US Army An unmodified OH-6 helicopter in flight.
President Johnson thought the daily intelligence briefing was “dull” and wanted it “jazzed up”
William Newton gives a fascinating account of what it was like to write and present the president’s daily intelligence briefing, which gives a down-and-dirty “what you need to know” for the president. Unfortunately, it was a bit boring for LBJ.
“To our surprise, he told us that the President (or, more likely, Bromley Smith — it was never clear which) felt that the booklets were getting a trifle dull. Could we jazz them up a bit, without diluting their value as intelligence? Perhaps we could insert a ‘funny’ every now and then.”
The youngest recipient of the CIA’s Intelligence Star award was only 14 years old
In May 1966, the 14-year-old daughter of the CIA station chief in the Congo displayed incredible courage in confronting a group of burglars who had entered her bedroom and were planning to harm her. After they woke her, she “declared in Lingala [the local language] that he should keep his hands off her. Pulling on her dressing gown, she faced the armed robbers and warned them not to harm anyone in the house.”

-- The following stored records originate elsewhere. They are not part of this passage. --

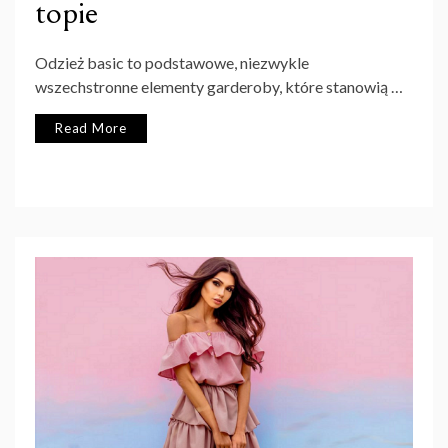
topie
Odzież basic to podstawowe, niezwykle
wszechstronne elementy garderoby, które stanowią …
Read More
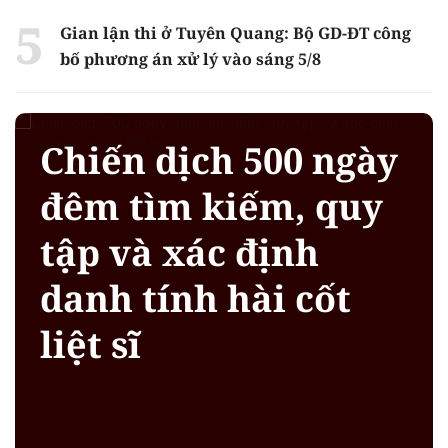
Gian lận thi ở Tuyên Quang: Bộ GD-ĐT công
bố phương án xử lý vào sáng 5/8
Chiến dịch 500 ngày
đêm tìm kiếm, quy
tập và xác định
danh tính hài cốt
liệt sĩ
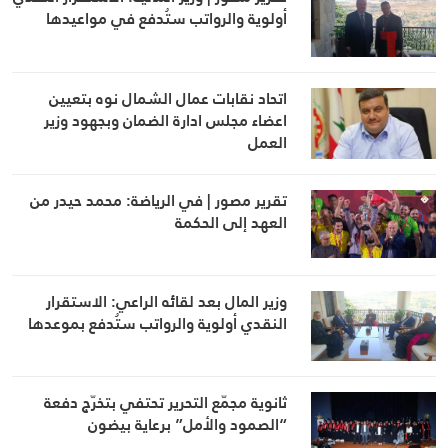
أولوية والرواتب ستُدفع في مواعيدها
اتحاد نقابات عمال الشمال نوه بتعيين
اعضاء مجلس ادارة الضمان وبجهود وزير
العمل
تقرير مصور | في الرياضة: محمد حيدر من
العهد إلى الحكمة
وزير المال بعد لقائه الراعي: الاستقرار
النقدي أولوية والرواتب ستُدفع بموعدها
ثانوية مجمّع التحرير تحتفي بتخرّج دفعة
“الصمود والأمل” برعاية بيضون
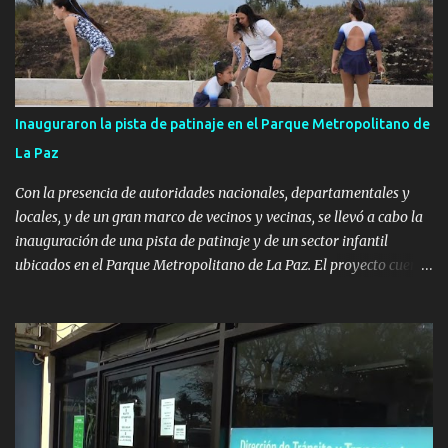
Inauguraron la pista de patinaje en el Parque Metropolitano de
La Paz
Con la presencia de autoridades nacionales, departamentales y
locales, y de un gran marco de vecinos y vecinas, se llevó a cabo la
inauguración de una pista de patinaje y de un sector infantil
ubicados en el Parque Metropolitano de La Paz. El proyecto cuenta
con el apoyo del Fondo + Local que es impulsado por el Programa
Uruguay Integra, de la Dirección de Descentralización e Inversión
Pública de OPP, así como aportes del Gobierno de Canelones y del
Ministerio de Transporte y Obras Públicas. La nueva
infraestructura deportiva consiste en una plataforma de 35 m por
20 m con banco de hormigón sobre sus laterales. Su destino será
polifuncional, permitiendo la práctica de patín, hockey, gimnasia y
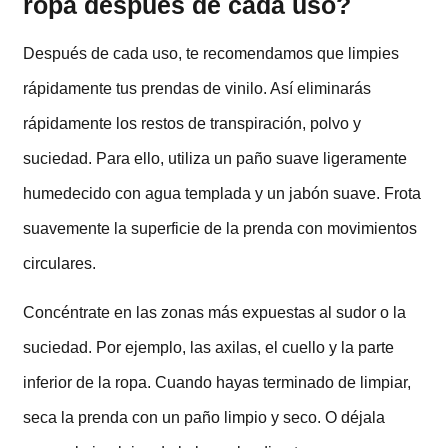
ropa después de cada uso?
Después de cada uso, te recomendamos que limpies
rápidamente tus prendas de vinilo. Así eliminarás
rápidamente los restos de transpiración, polvo y
suciedad. Para ello, utiliza un paño suave ligeramente
humedecido con agua templada y un jabón suave. Frota
suavemente la superficie de la prenda con movimientos
circulares.
Concéntrate en las zonas más expuestas al sudor o la
suciedad. Por ejemplo, las axilas, el cuello y la parte
inferior de la ropa. Cuando hayas terminado de limpiar,
seca la prenda con un paño limpio y seco. O déjala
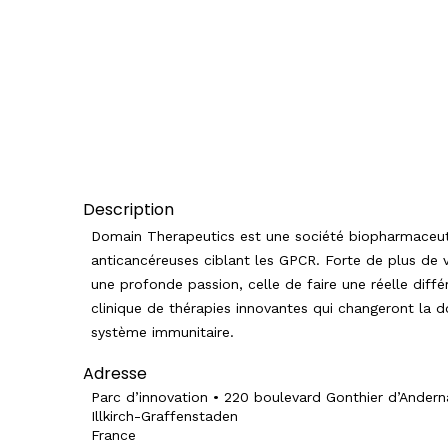
Description
Domain Therapeutics est une société biopharmaceutiq
anticancéreuses ciblant les GPCR. Forte de plus de
une profonde passion, celle de faire une réelle dif
clinique de thérapies innovantes qui changeront la d
système immunitaire.
Adresse
Parc d’innovation • 220 boulevard Gonthier d’Ander
Illkirch-Graffenstaden
France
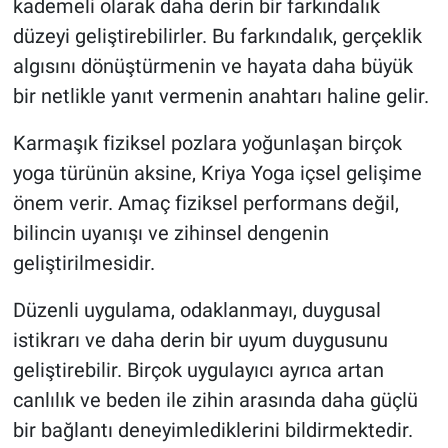
kademeli olarak daha derin bir farkındalık
düzeyi geliştirebilirler. Bu farkındalık, gerçeklik
algısını dönüştürmenin ve hayata daha büyük
bir netlikle yanıt vermenin anahtarı haline gelir.
Karmaşık fiziksel pozlara yoğunlaşan birçok
yoga türünün aksine, Kriya Yoga içsel gelişime
önem verir. Amaç fiziksel performans değil,
bilincin uyanışı ve zihinsel dengenin
geliştirilmesidir.
Düzenli uygulama, odaklanmayı, duygusal
istikrarı ve daha derin bir uyum duygusunu
geliştirebilir. Birçok uygulayıcı ayrıca artan
canlılık ve beden ile zihin arasında daha güçlü
bir bağlantı deneyimlediklerini bildirmektedir.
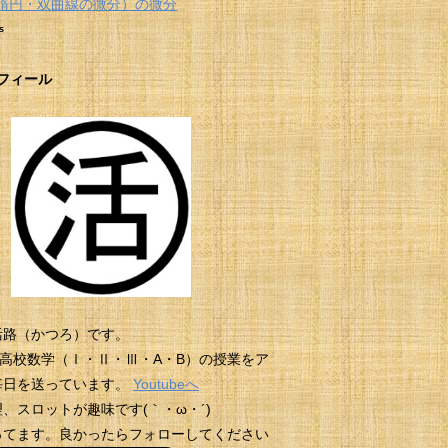
楕円・双曲線の微分）の微分
s
フィール
活路（かつろ）です。
beに高校数学（Ⅰ・Ⅱ・Ⅲ・A・B）の授業をア
毎日を送っています。
Youtubeへ
、スロットが趣味です(｀・ω・´)
erやってます。良かったらフォローしてください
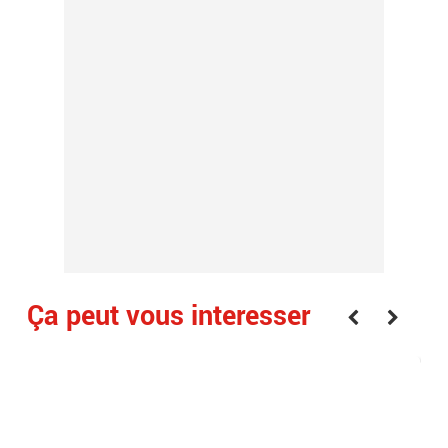
Ça peut vous interesser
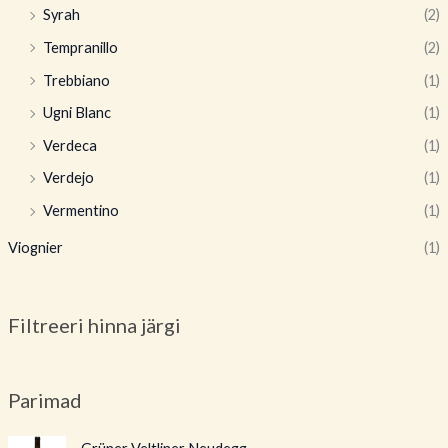
Syrah
(2)
Tempranillo
(2)
Trebbiano
(1)
Ugni Blanc
(1)
Verdeca
(1)
Verdejo
(1)
Vermentino
(1)
Viognier
(1)
Filtreeri hinna järgi
Parimad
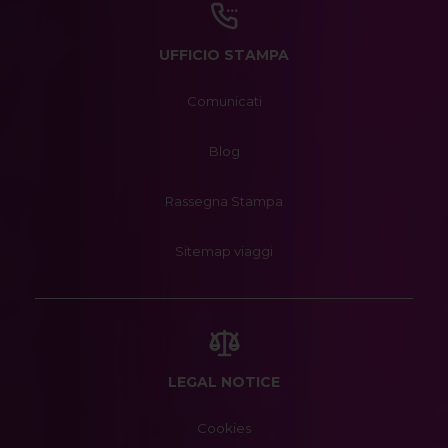
UFFICIO STAMPA
Comunicati
Blog
Rassegna Stampa
Sitemap viaggi
LEGAL NOTICE
Cookies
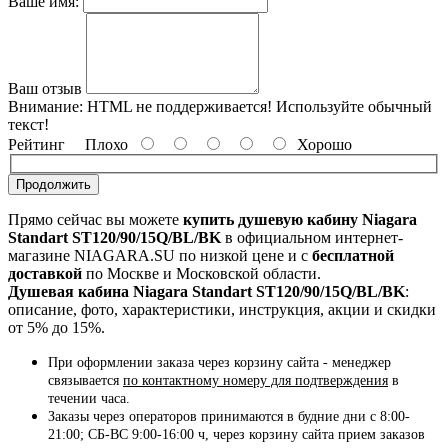
Ваше имя:
Ваш отзыв
Внимание:
HTML не поддерживается! Используйте обычный
текст!
Рейтинг
Плохо
Хорошо
Продолжить
Прямо сейчас вы можете
купить душевую кабину Niagara
Standart ST120/90/15Q/BL/BK
в официальном интернет-
магазине NIAGARA.SU по низкой цене и с
бесплатной
доставкой
по Москве и Московской области.
Душевая кабина Niagara Standart ST120/90/15Q/BL/BK
:
описание, фото, характеристики, инструкция, акции и скидки
от 5% до 15%.
При оформлении заказа через корзину сайта - менеджер
связывается
по контактному номеру для подтверждения
в
течении часа.
Заказы через операторов принимаются в будние дни с 8:00-
21:00; СБ-ВС 9:00-16:00 ч, через корзину сайта прием заказов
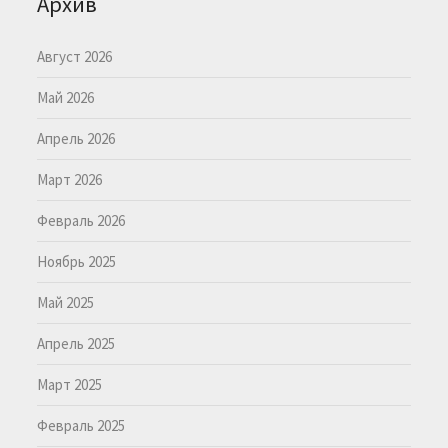
Архив
Август 2026
Май 2026
Апрель 2026
Март 2026
Февраль 2026
Ноябрь 2025
Май 2025
Апрель 2025
Март 2025
Февраль 2025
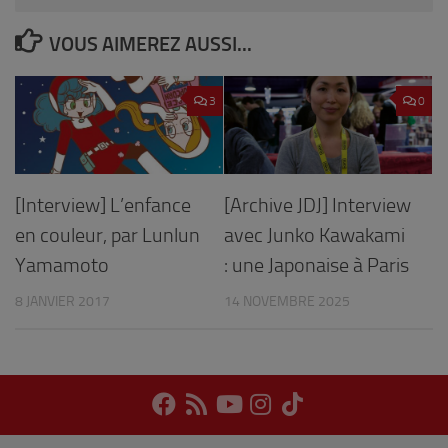
VOUS AIMEREZ AUSSI...
3
0
[Interview] L’enfance
[Archive JDJ] Interview
en couleur, par Lunlun
avec Junko Kawakami
Yamamoto
: une Japonaise à Paris
8 JANVIER 2017
14 NOVEMBRE 2025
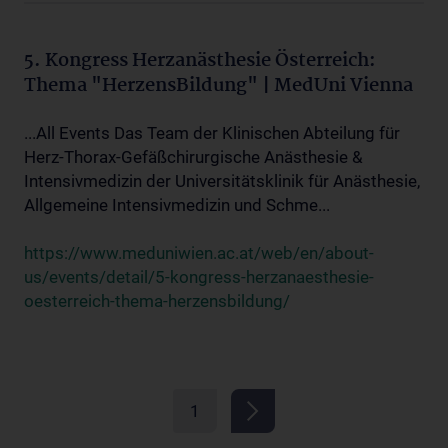
5. Kongress Herzanästhesie Österreich:
Thema "HerzensBildung" | MedUni Vienna
...All Events Das Team der Klinischen Abteilung für
Herz-Thorax-Gefäßchirurgische Anästhesie &
Intensivmedizin der Universitätsklinik für Anästhesie,
Allgemeine Intensivmedizin und Schme...
https://www.meduniwien.ac.at/web/en/about-
us/events/detail/5-kongress-herzanaesthesie-
oesterreich-thema-herzensbildung/
1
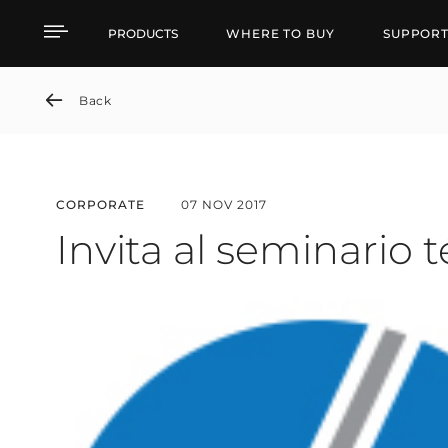
Invita al seminario téc
PRODUCTS
WHERE TO BUY
SUPPOR
Back
CORPORATE
07 NOV 2017
Invita al seminario 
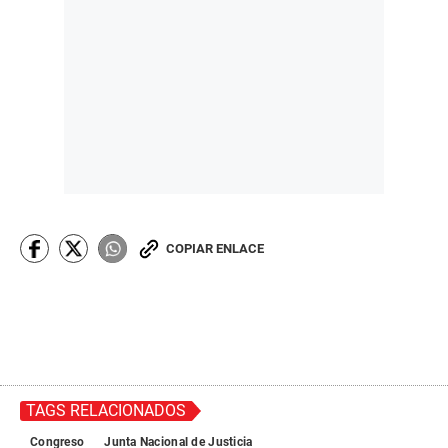
COPIAR ENLACE
TAGS RELACIONADOS
Congreso
Junta Nacional de Justicia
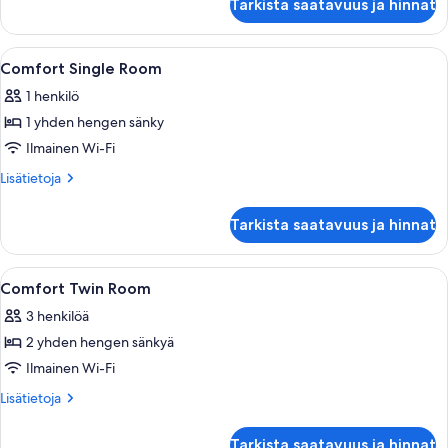
Tarkista saatavuus ja hinnat
Avaa
Hotellihuone, jossa on sänky, työpöytä, t
3
Comfort Single Room
kaikki
1 henkilö
huonetyypin
1 yhden hengen sänky
Comfort
Single
Ilmainen Wi-Fi
Room
Lisätietoja
Lisätietoja
kuvat
huoneesta
Comfort
Tarkista saatavuus ja hinnat
Single
Room
Avaa
Parivuode peitolla, kaksi yöpöytää vala
4
Comfort Twin Room
kaikki
3 henkilöä
huonetyypin
2 yhden hengen sänkyä
Comfort
Twin
Ilmainen Wi-Fi
Room
Lisätietoja
Lisätietoja
kuvat
huoneesta
Comfort
Tarkista saatavuus ja hinnat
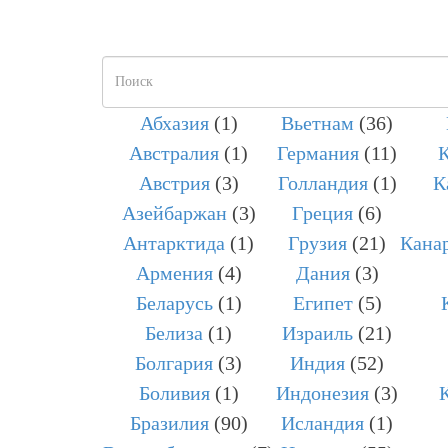
Форма
поиска
Абхазия
(1)
Вьетнам
(36)
Австралия
(1)
Германия
(11)
К
Австрия
(3)
Голландия
(1)
К
Азейбаржан
(3)
Греция
(6)
Антарктида
(1)
Грузия
(21)
Канар
Армения
(4)
Дания
(3)
Беларусь
(1)
Египет
(5)
Белиза
(1)
Израиль
(21)
Болгария
(3)
Индия
(52)
Боливия
(1)
Индонезия
(3)
Бразилия
(90)
Исландия
(1)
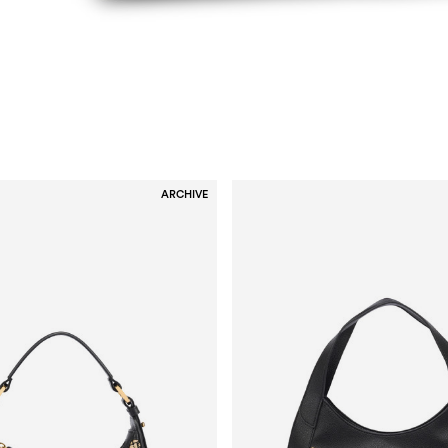
ARCHIVE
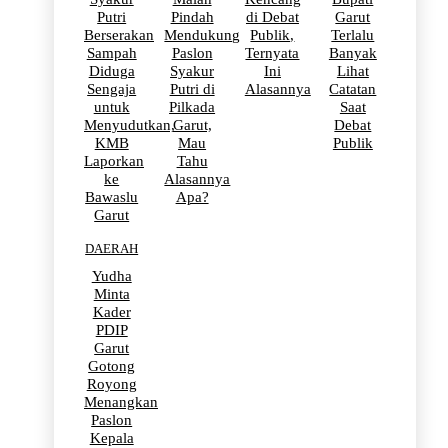
Putri
Pindah
di Debat
Garut
Berserakan
Mendukung
Publik,
Terlalu
Sampah
Paslon
Ternyata
Banyak
Diduga
Syakur
Ini
Lihat
Sengaja
Putri di
Alasannya
Catatan
untuk
Pilkada
Saat
Menyudutkan,
Garut,
Debat
KMB
Mau
Publik
Laporkan
Tahu
ke
Alasannya
Bawaslu
Apa?
Garut
DAERAH
Yudha
Minta
Kader
PDIP
Garut
Gotong
Royong
Menangkan
Paslon
Kepala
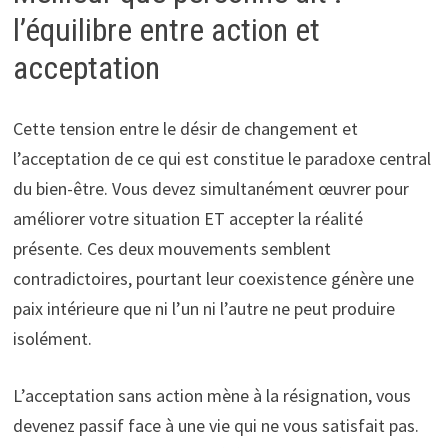
l’équilibre entre action et
acceptation
Cette tension entre le désir de changement et
l’acceptation de ce qui est constitue le paradoxe central
du bien-être. Vous devez simultanément œuvrer pour
améliorer votre situation ET accepter la réalité
présente. Ces deux mouvements semblent
contradictoires, pourtant leur coexistence génère une
paix intérieure que ni l’un ni l’autre ne peut produire
isolément.
L’acceptation sans action mène à la résignation, vous
devenez passif face à une vie qui ne vous satisfait pas.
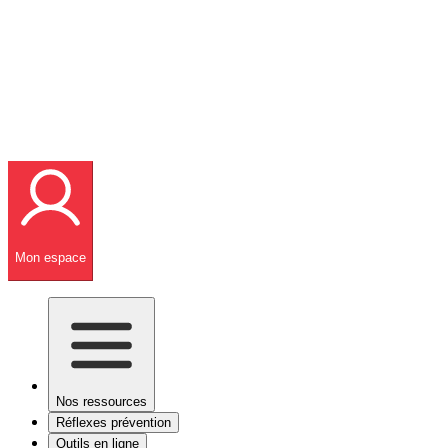
Mon espace
Nos ressources
Réflexes prévention
Outils en ligne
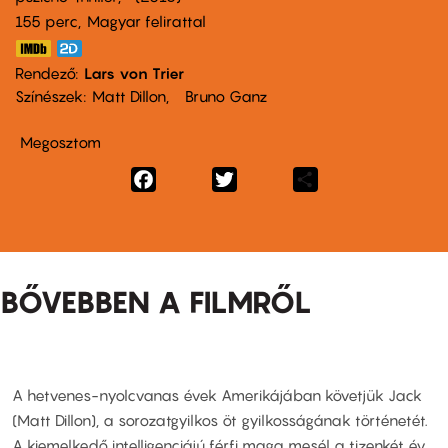
155 perc,
Magyar felirattal
Rendező
Lars von Trier
Színészek
Matt Dillon
Bruno Ganz
Megosztom
Facebook
Twitter
Share
BŐVEBBEN A FILMRŐL
A hetvenes-nyolcvanas évek Amerikájában követjük Jack
(Matt Dillon), a sorozatgyilkos öt gyilkosságának történetét.
A kiemelkedő intelligenciájú férfi maga mesél a tizenkét év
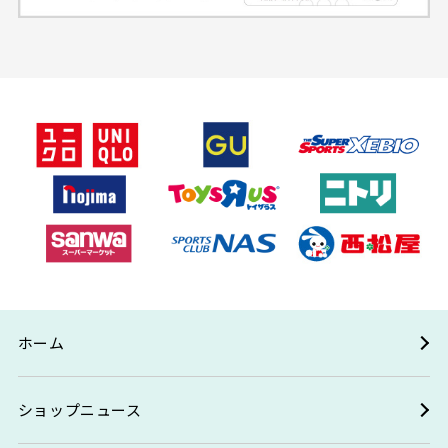
ホーム
ショップニュース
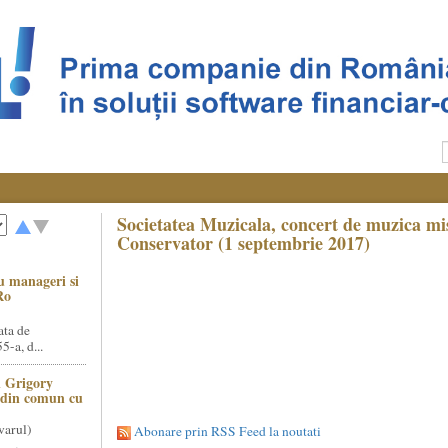
Societatea Muzicala, concert de muzica mis
Conservator (1 septembrie 2017)
u manageri si
Ro
ata de
5-a, d...
 Grigory
t din comun cu
varul)
Abonare prin RSS Feed la noutati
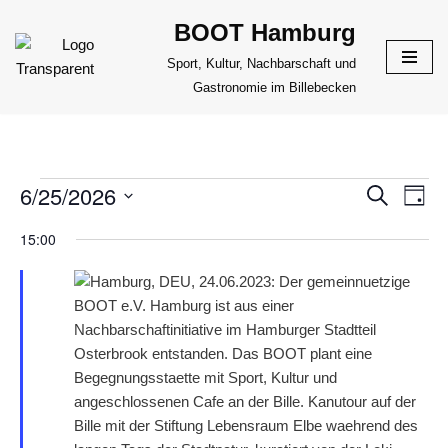
BOOT Hamburg
Zum
Sport, Kultur, Nachbarschaft und
Inhalt
Gastronomie im Billebecken
springen
6/25/2026
VERANS
Suche
VER
Tag
ANS
Datum
SUCHE
15:00
NAV
wählen.
UND
ANSICHT
NAVIGAT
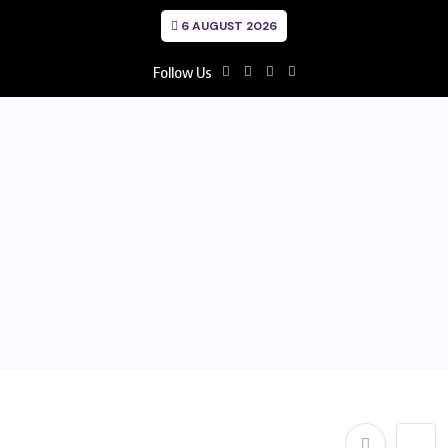
6 AUGUST 2026
Follow Us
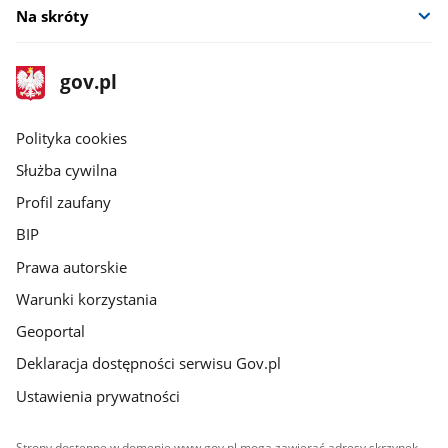
Na skróty
stopka
Strona
gov.pl
gov.pl
główna
gov.pl
Polityka cookies
Służba cywilna
Profil zaufany
BIP
Prawa autorskie
Warunki korzystania
Geoportal
Deklaracja dostępności serwisu Gov.pl
Ustawienia prywatności
Strony dostępne w domenie www.gov.pl mogą zawierać adresy skrzynek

The robbers were surprised by her confidence and said they only wanted money. She agreed to help them find cash but warned that the American Embassy “had ‘secret and magic’ ways of identifying people who harmed Americans.”
Later, after her parents were woken up and put into a corner of the bedroom, the girl’s mother talked back to the robbers in French and told them to leave. They eventually did, although the robbers were later captured by police, tried, and executed.
The daughter received the CIA’s second-highest award — the Intelligence Star — for “her quick appraisal of the situation, calm deportment, knowledge and use of the local language, exploitation of local lore, and resolute action,” the article says, adding that it “served her well as a teenager, and they continue to do so now in her career as a case officer in the Directorate of Operations.”